__Work instruction__:
Apart from the pictures, every entry must be retyped exactly.

____

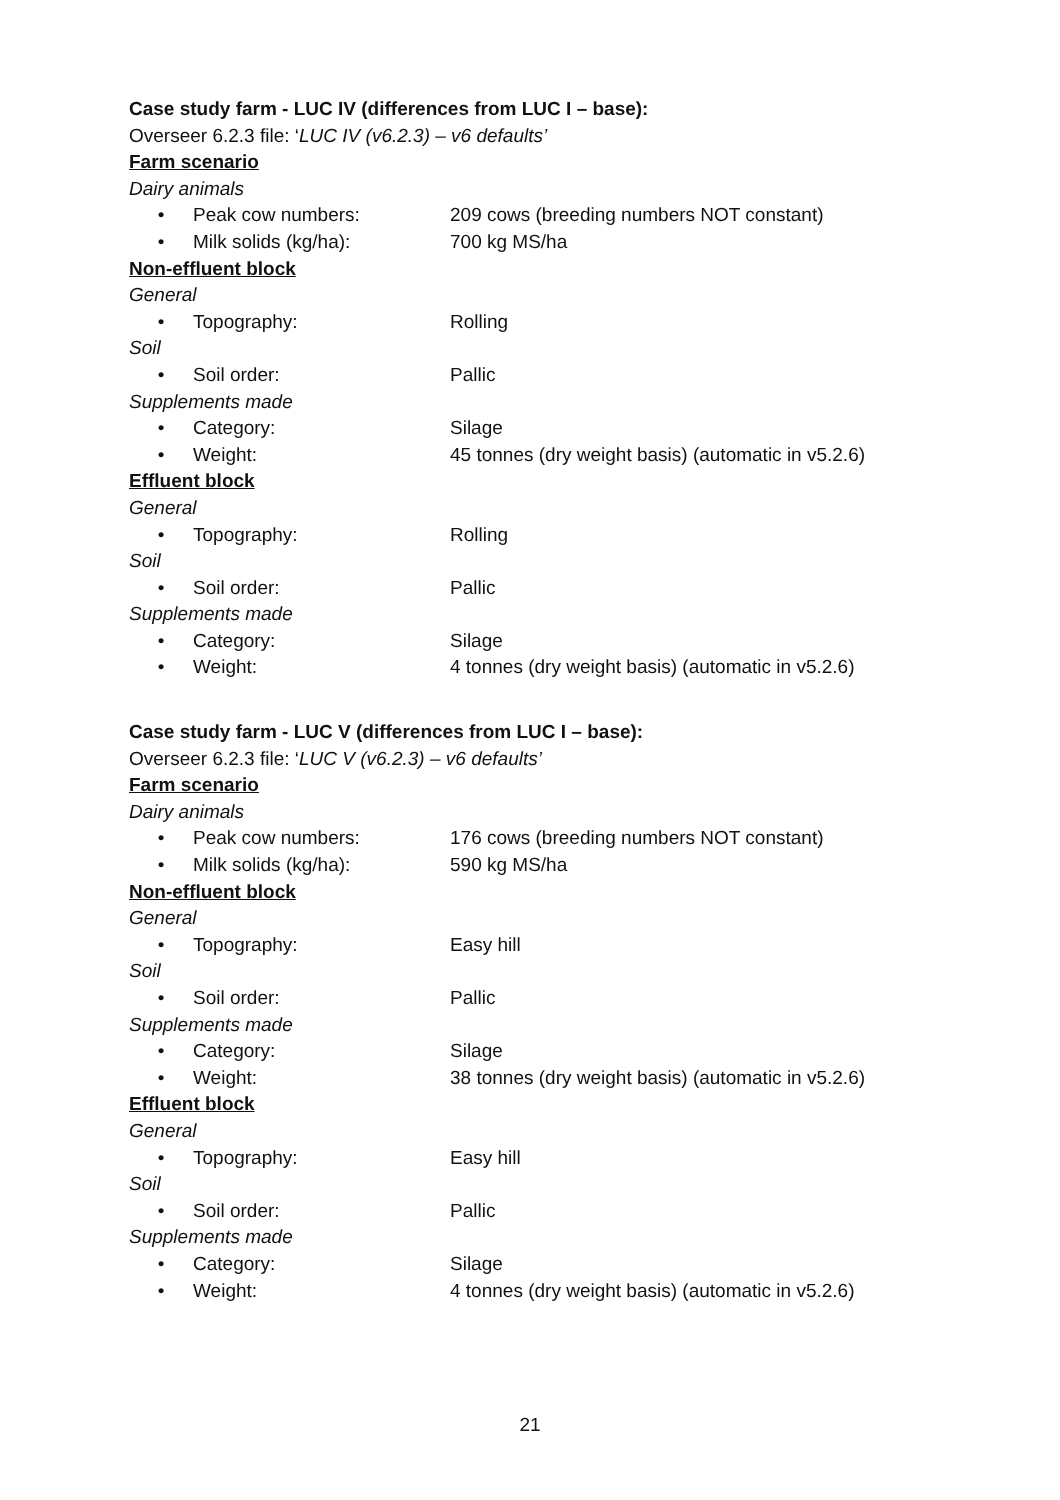Case study farm - LUC IV (differences from LUC I – base):
Overseer 6.2.3 file: ‘LUC IV (v6.2.3) – v6 defaults’
Farm scenario
Dairy animals
• Peak cow numbers: 209 cows (breeding numbers NOT constant)
• Milk solids (kg/ha): 700 kg MS/ha
Non-effluent block
General
• Topography: Rolling
Soil
• Soil order: Pallic
Supplements made
• Category: Silage
• Weight: 45 tonnes (dry weight basis) (automatic in v5.2.6)
Effluent block
General
• Topography: Rolling
Soil
• Soil order: Pallic
Supplements made
• Category: Silage
• Weight: 4 tonnes (dry weight basis) (automatic in v5.2.6)
Case study farm - LUC V (differences from LUC I – base):
Overseer 6.2.3 file: ‘LUC V (v6.2.3) – v6 defaults’
Farm scenario
Dairy animals
• Peak cow numbers: 176 cows (breeding numbers NOT constant)
• Milk solids (kg/ha): 590 kg MS/ha
Non-effluent block
General
• Topography: Easy hill
Soil
• Soil order: Pallic
Supplements made
• Category: Silage
• Weight: 38 tonnes (dry weight basis) (automatic in v5.2.6)
Effluent block
General
• Topography: Easy hill
Soil
• Soil order: Pallic
Supplements made
• Category: Silage
• Weight: 4 tonnes (dry weight basis) (automatic in v5.2.6)
21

____

__The answer__:
Case study farm - LUC IV (differences from LUC I – base):
Overseer 6.2.3 file: ‘LUC IV (v6.2.3) – v6 defaults’
Farm scenario
Dairy animals
• Peak cow numbers: 209 cows (breeding numbers NOT constant)
• Milk solids (kg/ha): 700 kg MS/ha
Non-effluent block
General
• Topography: Rolling
Soil
• Soil order: Pallic
Supplements made
• Category: Silage
• Weight: 45 tonnes (dry weight basis) (automatic in v5.2.6)
Effluent block
General
• Topography: Rolling
Soil
• Soil order: Pallic
Supplements made
• Category: Silage
• Weight: 4 tonnes (dry weight basis) (automatic in v5.2.6)
Case study farm - LUC V (differences from LUC I – base):
Overseer 6.2.3 file: ‘LUC V (v6.2.3) – v6 defaults’
Farm scenario
Dairy animals
• Peak cow numbers: 176 cows (breeding numbers NOT constant)
• Milk solids (kg/ha): 590 kg MS/ha
Non-effluent block
General
• Topography: Easy hill
Soil
• Soil order: Pallic
Supplements made
• Category: Silage
• Weight: 38 tonnes (dry weight basis) (automatic in v5.2.6)
Effluent block
General
• Topography: Easy hill
Soil
• Soil order: Pallic
Supplements made
• Category: Silage
• Weight: 4 tonnes (dry weight basis) (automatic in v5.2.6)
21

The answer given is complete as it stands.